Während Trump TSMC Investitionen von 100 Mrd. Dollar an neuen US-Standorten abrang, konnte Berlin den Taiwanern den Standort Dresden schmackhaft machen. Von den mit 10 Mrd. Euro veranschlagten TSMC-Investitionen in ein neues Werk in Silicon Saxony bringt die öffentliche Hand die Hälfte auf.
Im Investitionswettlauf abgekoppelt
Die Höhe der Investitionen ist auch ein Spiegelbild des geopolitischen Gewichts der Wirtschaftsblöcke. Deutschland zieht in diesem Investitionswettlauf zwar den Kürzeren, kann aber immerhin punktuell Boden gutmachen. Das ist besser als gar nichts. Die groß angekündigten Investitionsprojekte von Intel in Magdeburg und Wolfspeed im Saarland scheiterten nicht an deutschen Standortbedingungen, sondern daran, dass beide US-Chipkonzerne in Schwierigkeiten stecken.

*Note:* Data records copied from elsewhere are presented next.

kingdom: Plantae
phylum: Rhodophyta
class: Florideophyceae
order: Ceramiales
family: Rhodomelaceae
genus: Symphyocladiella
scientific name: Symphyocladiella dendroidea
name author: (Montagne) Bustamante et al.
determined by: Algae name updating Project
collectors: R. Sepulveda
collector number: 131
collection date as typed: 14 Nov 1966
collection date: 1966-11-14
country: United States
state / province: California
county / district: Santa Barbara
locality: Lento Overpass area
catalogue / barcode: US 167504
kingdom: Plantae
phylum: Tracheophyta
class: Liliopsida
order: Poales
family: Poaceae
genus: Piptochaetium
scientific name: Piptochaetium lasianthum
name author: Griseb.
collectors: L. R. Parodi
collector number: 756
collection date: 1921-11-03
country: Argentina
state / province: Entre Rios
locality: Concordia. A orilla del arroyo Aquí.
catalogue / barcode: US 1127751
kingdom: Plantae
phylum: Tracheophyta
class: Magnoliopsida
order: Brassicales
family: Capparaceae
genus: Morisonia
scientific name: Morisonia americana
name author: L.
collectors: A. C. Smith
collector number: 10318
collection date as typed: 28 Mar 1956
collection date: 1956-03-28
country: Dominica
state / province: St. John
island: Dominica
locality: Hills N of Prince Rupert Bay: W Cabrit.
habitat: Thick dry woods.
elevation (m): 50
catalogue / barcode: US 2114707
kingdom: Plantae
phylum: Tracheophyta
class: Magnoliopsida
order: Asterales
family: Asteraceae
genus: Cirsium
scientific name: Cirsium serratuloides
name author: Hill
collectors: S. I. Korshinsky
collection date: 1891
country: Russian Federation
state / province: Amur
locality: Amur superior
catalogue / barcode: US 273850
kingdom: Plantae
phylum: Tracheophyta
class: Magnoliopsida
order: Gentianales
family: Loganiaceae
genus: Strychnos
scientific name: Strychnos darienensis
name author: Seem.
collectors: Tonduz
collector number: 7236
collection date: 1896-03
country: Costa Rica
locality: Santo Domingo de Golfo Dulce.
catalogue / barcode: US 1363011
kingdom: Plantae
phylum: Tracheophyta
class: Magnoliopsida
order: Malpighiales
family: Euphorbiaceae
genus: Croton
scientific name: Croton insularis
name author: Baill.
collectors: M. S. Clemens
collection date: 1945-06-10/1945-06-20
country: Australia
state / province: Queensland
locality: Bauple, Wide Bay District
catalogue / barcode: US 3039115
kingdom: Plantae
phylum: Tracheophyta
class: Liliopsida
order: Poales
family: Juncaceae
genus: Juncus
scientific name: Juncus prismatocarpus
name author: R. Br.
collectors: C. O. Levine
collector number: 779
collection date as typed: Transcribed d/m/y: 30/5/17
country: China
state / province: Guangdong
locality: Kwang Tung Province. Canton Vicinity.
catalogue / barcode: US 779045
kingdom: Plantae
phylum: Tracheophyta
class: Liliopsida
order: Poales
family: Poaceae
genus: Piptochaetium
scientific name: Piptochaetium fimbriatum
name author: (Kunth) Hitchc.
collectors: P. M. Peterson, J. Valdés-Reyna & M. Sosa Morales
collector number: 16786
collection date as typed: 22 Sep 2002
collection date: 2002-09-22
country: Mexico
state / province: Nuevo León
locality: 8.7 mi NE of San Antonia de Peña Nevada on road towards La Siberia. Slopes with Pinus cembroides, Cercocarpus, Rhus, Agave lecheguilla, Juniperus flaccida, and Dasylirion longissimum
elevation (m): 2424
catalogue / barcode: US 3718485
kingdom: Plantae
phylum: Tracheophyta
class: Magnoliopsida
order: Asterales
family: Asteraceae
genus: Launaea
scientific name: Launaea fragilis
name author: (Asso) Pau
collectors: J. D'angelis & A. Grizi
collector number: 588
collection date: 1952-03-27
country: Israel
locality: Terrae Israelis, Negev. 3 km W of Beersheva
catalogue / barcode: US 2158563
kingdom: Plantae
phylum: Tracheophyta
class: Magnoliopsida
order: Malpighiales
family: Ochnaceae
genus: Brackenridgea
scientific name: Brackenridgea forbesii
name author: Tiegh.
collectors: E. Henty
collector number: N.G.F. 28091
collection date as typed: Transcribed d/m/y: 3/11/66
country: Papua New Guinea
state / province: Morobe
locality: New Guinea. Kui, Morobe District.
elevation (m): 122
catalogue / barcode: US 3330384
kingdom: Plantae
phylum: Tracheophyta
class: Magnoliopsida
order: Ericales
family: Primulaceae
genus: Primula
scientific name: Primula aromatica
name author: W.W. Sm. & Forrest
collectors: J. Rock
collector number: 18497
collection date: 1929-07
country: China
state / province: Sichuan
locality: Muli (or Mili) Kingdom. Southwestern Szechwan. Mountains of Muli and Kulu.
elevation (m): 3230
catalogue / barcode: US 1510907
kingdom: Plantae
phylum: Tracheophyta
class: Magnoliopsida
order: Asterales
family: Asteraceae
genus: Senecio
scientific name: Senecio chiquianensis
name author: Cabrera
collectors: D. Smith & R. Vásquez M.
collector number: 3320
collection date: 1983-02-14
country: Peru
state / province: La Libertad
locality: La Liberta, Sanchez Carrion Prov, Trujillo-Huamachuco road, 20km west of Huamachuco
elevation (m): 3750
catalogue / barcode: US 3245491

Für TSMC ist Dresden vor allem deshalb interessant, weil die sächsische Landeshauptstadt ein Cluster an bedeutenden Chipherstellern vorweist wie AMD, NXP, Bosch und eben Infineon. Diese vorhandene Branchenstruktur erleichtert eine Neuansiedlung erheblich. Infineon selbst baut diesen Standort mit staatlicher Hilfe ebenfalls aus.
Als Tech-Standort bewährt
Solche Cluster tragen dazu bei, dass Deutschland sich als Tech-Standort bewährt. Denn die Branche richtet sich in etablierten Volkswirtschaften und Hochlohnländern künftig verstärkt auf Chipdesign aus. Manche wie Infineon sind im Bereich Autochips unersetzlich. Das schafft wechselseitige Abhängigkeiten zwischen Asien, Nordamerika und Europa.